» **To be done**
In the spufs patch below, list each line added to spufs.h, excluding the "+++" file header.
Start of Passage to read
Index: spufs/arch/powerpc/platforms/cell/spufs/spufs.h
===================================================================
--- spufs.orig/arch/powerpc/platforms/cell/spufs/spufs.h
+++ spufs/arch/powerpc/platforms/cell/spufs/spufs.h
@@ -43,8 +43,8 @@ struct spu_gang;
 /* ctx->sched_flags */
 enum {
 	SPU_SCHED_NOTIFY_ACTIVE,
-	SPU_SCHED_WAS_ACTIVE,	/* was active upon spu_acquire_saved()  */
 	SPU_SCHED_SPU_RUN,	/* context is within spu_run */
+	SPU_SCHED_DEACTIVATE,
 };
 
 struct spu_context {
@@ -98,6 +98,7 @@ struct spu_context {
 	int policy;
 	int prio;
 	int last_ran;
+	int sched_count;
 
 	/* statistics */
 	struct {
@@ -255,6 +256,7 @@ int spu_stopped(struct spu_context *ctx,
 void spu_del_from_rq(struct spu_context *ctx);
 int spu_activate(struct spu_context *ctx, unsigned long flags);
 void spu_deactivate(struct spu_context *ctx);
+void __spu_yield(struct spu_context *ctx);
 void spu_yield(struct spu_context *ctx);
 void spu_switch_notify(struct spu *spu, struct spu_context *ctx);
 void spu_set_timeslice(struct spu_context *ctx);
Index: spufs/arch/powerpc/platforms/cell/spufs/fault.c
===================================================================
--- spufs.orig/arch/powerpc/platforms/cell/spufs/fault.c
+++ spufs/arch/powerpc/platforms/cell/spufs/fault.c
@@ -136,8 +136,13 @@ int spufs_handle_class1(struct spu_conte
 		dsisr, ctx->state);
 
 	ctx->stats.hash_flt++;
-	if (ctx->state == SPU_STATE_RUNNABLE)
End of Passage to read
Start of Material shown
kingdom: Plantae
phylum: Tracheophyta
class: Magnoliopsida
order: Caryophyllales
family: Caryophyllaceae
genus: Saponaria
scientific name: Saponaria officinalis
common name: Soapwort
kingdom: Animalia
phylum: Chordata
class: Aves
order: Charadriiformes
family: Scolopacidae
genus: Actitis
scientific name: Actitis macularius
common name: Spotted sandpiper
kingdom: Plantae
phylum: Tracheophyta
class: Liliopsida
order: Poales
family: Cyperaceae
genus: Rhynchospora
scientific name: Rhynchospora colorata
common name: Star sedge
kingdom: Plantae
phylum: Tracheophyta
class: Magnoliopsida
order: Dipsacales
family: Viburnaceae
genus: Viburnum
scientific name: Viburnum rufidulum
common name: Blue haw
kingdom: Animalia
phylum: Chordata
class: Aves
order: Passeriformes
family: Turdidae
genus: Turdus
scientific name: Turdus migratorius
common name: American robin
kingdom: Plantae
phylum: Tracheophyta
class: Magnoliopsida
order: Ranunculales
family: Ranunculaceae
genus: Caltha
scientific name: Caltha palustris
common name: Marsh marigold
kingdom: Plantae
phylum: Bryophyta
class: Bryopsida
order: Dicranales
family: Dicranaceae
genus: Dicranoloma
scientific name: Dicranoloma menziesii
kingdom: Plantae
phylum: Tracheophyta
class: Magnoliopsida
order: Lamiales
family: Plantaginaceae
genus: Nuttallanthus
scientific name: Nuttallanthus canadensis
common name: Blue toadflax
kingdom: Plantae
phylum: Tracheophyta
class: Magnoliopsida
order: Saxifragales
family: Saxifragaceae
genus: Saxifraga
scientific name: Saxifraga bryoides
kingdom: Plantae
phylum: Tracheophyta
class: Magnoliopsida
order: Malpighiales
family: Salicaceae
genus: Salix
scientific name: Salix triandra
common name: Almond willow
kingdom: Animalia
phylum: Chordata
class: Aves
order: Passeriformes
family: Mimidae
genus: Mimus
End of Material shown
» **Task answer**
- SPU_SCHED_DEACTIVATE,
- int sched_count;
- void __spu_yield(struct spu_context *ctx);